The repertoire and performance dates, along with Iffland’s roles, were as follows: (Rudolf Krauss, “Ifflands Beziehungen zum Stuttgarter Hoftheater,” in Beiträge zur Literatur- und Theatergeschichte. Ludwig Geiger zum 70. Geburtstage als Festgabe dargebracht [Berlin-Steglitz, 1918], 197–208, here 205–7):
1. Tuesday, 14 August in Stuttgart: the role of Abbé de l’Epée in Der Taubstumme by August von Kotzebue, after Jean Nicolas Bouilly (1799) (frontispiece to the English adaptation Harancour Palace; or, the Orphan Protected: An Historical Tale [Sommer’s Town 1802]; second illustration: act 4, scene 2 from Thomas Holcroft’s adaptation Deaf and Dump Or, The Orphan Protected: An Historical Drama, in Five Acts [1825]):
2. Wednesday, 15 August in Ludwigsburg: the role of the count in Joseph Babo’s comedy Der Puls: Ein Lustspiel in zwei Aufzügen (Vienna 1804), and the role of Dr.
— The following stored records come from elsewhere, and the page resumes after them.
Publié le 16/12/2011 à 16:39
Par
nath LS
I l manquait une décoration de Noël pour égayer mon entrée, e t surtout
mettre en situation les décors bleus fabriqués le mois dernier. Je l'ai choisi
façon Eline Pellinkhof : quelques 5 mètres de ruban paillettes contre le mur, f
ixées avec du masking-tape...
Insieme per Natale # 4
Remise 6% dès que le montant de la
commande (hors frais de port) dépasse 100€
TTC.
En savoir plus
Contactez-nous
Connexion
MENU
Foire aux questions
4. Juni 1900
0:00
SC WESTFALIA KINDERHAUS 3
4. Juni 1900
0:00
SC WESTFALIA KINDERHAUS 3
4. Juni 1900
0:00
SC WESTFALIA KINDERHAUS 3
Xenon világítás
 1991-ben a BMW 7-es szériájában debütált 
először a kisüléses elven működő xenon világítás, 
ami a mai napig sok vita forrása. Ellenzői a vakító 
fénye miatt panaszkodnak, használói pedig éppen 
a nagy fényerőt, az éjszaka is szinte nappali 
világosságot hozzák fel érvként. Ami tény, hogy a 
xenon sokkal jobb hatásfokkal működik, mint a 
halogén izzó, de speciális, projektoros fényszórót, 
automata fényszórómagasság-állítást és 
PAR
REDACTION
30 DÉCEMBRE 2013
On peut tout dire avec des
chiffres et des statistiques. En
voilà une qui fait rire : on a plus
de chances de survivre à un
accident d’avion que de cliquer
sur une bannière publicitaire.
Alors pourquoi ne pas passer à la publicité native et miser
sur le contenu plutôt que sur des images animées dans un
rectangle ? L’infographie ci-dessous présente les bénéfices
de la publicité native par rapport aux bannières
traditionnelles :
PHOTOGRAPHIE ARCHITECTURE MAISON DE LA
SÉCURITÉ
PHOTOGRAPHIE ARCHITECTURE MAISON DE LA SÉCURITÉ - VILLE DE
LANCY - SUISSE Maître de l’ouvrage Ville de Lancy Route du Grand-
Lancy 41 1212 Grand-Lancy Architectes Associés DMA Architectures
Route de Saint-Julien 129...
Treumund in Wolfgang Heribert von Dalberg’s one-act play Die eheliche Probe: Ein Lustspiel in einem Aufzüge;
3. Friday, 17 August in Stuttgart: the role of Nathan in Lessing’s Nathan der Weise: Ein dramatisches Gedicht in fünf Aufzügen (Johann Christoph Frisch, Nathan und der Tempelritter [1806]; Herzog August Bibliothek, Museums./Signatur Top 3b:11):
4. Saturday, 18 August in Ludwigsburg: the role of Langsalm in Kotzebue’s comedy Der Wirrwar, oder Der Muthwillige: Ein Lustspiel in fünf Aufzügen (1805);
5. Sunday, 19 August in Stuttgart: again the role of Langsalm as above;
6. Monday, 20 August in Stuttgart: the role of the house tutor Constant in Iffland’s own play Selbstbeherrschung (Leipzig 1800) (frontispiece to the edition Vienna 1840):
7. Tuesday, 21 August in Stuttgart: the role of Hofrath Stahl in Iffland’s Der Hausfriede;
8. Wednesday, 22 August in Ludwigsburg: the role of Privy Counselor Seeger in Iffland’s Die Erinnerung (frontispiece to the edition Vienna 1810):
9. Friday, 24 August in Stuttgart: the role of Regulus in Collins’s tragedy Regulus (see Wilhelm Schlegel’s earlier review of previous Berlin performances) (frontispiece to Heinrich J. v. Collin’s sämtliche Werke, vol. 1: Regulus, Coriolan, Polyrena (Vienna 1812):
10. Saturday, 25 August in Ludwigsburg: the role of Dominik in Mercier’s Der Essigmann mit seinem Schubkarren: Schauspiel in 2 Acten (publication uncertain), and the role of Count Braunstädt in the one-act play Die Komödie aus dem Stegreife (Vienna 1794) by Johann Friedrich Jünger;
11. Sunday, 26 August in Stuttgart: the same two roles;
12. Monday, 27 August in Stuttgart: the role of Count Wodemar in Otto Heinrich von Gemmingen-Hornberg’s Der deutsche Hausvater, ein Schauspiel (Berlin 1781) (frontispiece to the edition Mannheim 1790):
13. Tuesday, 28 August in Stuttgart: the role of Baron Sturz in Die beschämte Eifersucht, a comedy by Johanna von Weissenthurn, and the role of Berghelm in the one-act play Der gutherzige Alte (Frankfurt 1789) by Jean-Pierre de Florian;
14. Wednesday, 29 August in Ludwigsburg: the role of Hofrath Stahl in Der Hausfriede by Iffland.